───── Exercise data

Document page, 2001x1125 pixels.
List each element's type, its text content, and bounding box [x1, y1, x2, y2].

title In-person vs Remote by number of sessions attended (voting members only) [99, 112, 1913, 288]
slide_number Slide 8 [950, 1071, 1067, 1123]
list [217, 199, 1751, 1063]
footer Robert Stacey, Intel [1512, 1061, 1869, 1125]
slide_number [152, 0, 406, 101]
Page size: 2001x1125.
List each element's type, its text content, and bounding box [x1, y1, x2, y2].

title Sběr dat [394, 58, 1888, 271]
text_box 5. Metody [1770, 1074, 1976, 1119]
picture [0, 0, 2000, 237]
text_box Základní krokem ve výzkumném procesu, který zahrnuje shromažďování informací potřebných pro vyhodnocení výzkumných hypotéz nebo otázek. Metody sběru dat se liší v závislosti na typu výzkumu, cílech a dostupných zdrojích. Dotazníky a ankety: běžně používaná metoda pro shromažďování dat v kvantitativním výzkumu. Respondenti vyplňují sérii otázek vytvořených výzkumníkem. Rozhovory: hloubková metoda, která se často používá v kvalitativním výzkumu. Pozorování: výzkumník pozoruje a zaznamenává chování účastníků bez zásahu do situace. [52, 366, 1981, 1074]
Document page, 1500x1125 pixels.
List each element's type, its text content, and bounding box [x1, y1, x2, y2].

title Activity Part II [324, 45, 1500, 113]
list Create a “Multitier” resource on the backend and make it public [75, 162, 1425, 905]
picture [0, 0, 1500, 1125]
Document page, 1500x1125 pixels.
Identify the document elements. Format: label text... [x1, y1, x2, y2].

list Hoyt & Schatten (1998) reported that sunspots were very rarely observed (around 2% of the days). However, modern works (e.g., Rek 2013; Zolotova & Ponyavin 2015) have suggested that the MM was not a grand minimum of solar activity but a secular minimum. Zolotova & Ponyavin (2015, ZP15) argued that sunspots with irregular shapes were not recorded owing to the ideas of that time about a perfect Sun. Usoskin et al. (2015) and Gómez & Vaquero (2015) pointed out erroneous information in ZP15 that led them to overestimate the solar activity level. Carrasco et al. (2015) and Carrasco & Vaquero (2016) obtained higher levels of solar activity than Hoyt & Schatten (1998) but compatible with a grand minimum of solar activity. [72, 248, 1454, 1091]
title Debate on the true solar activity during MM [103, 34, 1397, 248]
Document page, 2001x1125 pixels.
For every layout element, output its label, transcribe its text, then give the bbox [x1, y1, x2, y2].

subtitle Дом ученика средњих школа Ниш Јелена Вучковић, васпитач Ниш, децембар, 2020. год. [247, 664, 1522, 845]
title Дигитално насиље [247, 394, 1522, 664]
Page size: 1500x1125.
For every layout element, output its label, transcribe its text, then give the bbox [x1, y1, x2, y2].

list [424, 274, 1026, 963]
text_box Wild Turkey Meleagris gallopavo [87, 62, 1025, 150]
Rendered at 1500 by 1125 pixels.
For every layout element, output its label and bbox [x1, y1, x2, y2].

──────────

_Task_:
Scan the data above; copy every line where "size" appears.

_Solution_:
Page size: 2001x1125.
Page size: 1500x1125.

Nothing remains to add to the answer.